Radiance 1.0.0
It’s been a few busy months since the announcement of Project Radiance, the new umbrella brand that unifies and streamlines the way Swing developers can integrate my libraries into their projects. Some of those projects have started all the way back in 2005, and some have joined later on along the road. Over the years, they’ve been hosted on three sites (java.net, kenai.com and github.com) in three version control systems (cvs, svn, git). Approaching the 15th year mark (with a hiatus along the way), it was clear that time has come to revisit the fundamental structure of these projects and bring them into a more modern world.
At a high-level:
- Radiance is a single project that provides a Gradle-based build that no longer relies on knowing exactly what to check out and where the dependent projects need to be located. It also uses proper third-party project dependencies to pull those at build time.
- Starting from the very first release, Radiance provides Maven artifacts for all core libraries – Trident (animation), Substance (look-and-feel), Flamingo (components), Photon (SVG icons) and others.
- The Kormorant sub-project is the first exploration into using Kotlin DSLs (domain-specific languages) for more declarative way of working with Swing UIs.
- Flamingo components only support Substance look-and-feel, no longer doing awkward and unnecessary tricks to try and support core and other third-party look-and-feels.
It gives me great pleasure to announce the very first release of Radiance, appropriately tagged 1.0.0 and code-named Antimony. Lines of code is about as meaningless a metric as it goes in our part of the world, but there are a lot of lines in Radiance.
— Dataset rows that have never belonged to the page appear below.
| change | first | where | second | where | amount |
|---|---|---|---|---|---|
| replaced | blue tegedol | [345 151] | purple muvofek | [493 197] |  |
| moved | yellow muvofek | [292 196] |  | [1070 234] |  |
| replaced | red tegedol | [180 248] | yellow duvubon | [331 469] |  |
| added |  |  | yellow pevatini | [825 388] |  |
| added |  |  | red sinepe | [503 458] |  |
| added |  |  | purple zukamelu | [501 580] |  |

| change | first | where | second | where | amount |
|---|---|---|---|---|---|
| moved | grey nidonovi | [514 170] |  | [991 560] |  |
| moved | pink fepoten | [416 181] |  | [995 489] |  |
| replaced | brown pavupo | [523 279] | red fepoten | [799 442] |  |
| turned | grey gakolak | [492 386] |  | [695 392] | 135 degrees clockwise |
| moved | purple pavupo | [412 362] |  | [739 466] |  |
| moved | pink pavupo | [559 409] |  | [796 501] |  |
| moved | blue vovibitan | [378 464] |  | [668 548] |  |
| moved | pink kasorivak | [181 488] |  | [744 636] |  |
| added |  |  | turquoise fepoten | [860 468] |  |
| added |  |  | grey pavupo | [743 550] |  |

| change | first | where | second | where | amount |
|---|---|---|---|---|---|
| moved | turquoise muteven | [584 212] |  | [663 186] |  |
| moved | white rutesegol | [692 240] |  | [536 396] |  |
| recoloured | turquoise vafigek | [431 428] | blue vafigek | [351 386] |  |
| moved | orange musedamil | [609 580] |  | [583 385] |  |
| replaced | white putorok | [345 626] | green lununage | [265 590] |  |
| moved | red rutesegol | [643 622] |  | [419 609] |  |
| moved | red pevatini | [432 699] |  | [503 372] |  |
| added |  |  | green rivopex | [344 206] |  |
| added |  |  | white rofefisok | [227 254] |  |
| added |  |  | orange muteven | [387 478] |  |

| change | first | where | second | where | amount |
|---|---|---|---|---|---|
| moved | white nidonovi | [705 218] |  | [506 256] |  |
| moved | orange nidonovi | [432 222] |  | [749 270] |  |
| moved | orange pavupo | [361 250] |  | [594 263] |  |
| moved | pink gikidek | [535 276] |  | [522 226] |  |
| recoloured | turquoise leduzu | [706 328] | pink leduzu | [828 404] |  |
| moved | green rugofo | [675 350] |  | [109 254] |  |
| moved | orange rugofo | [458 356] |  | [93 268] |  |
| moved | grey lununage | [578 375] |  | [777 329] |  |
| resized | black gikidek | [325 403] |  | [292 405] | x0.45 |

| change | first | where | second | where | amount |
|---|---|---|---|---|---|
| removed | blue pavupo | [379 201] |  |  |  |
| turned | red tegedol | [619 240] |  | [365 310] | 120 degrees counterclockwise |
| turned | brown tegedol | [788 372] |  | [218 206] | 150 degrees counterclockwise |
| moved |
Ignoring the transcoded SVG files auto-generated by Photon, Radiance has around 208K lines of Java code, 7K lines of Kotlin code and 5K lines of build scripts.
It’s been a long road to get to where Radiance is today. And there’s a long road ahead to continue exploring the never-ending depths of what it takes to write elegant and high-performing desktop applications in Swing. If you’re in the business of writing just such apps, I’d love for you to take this very first Radiance release for a spin. You’ll find the prebuilt dependencies in the /drop/1.0.0 folder, and if you fancy a more proper dependency management mechanism, there’s an answer for that as well . All of them require Java 8 to build and run.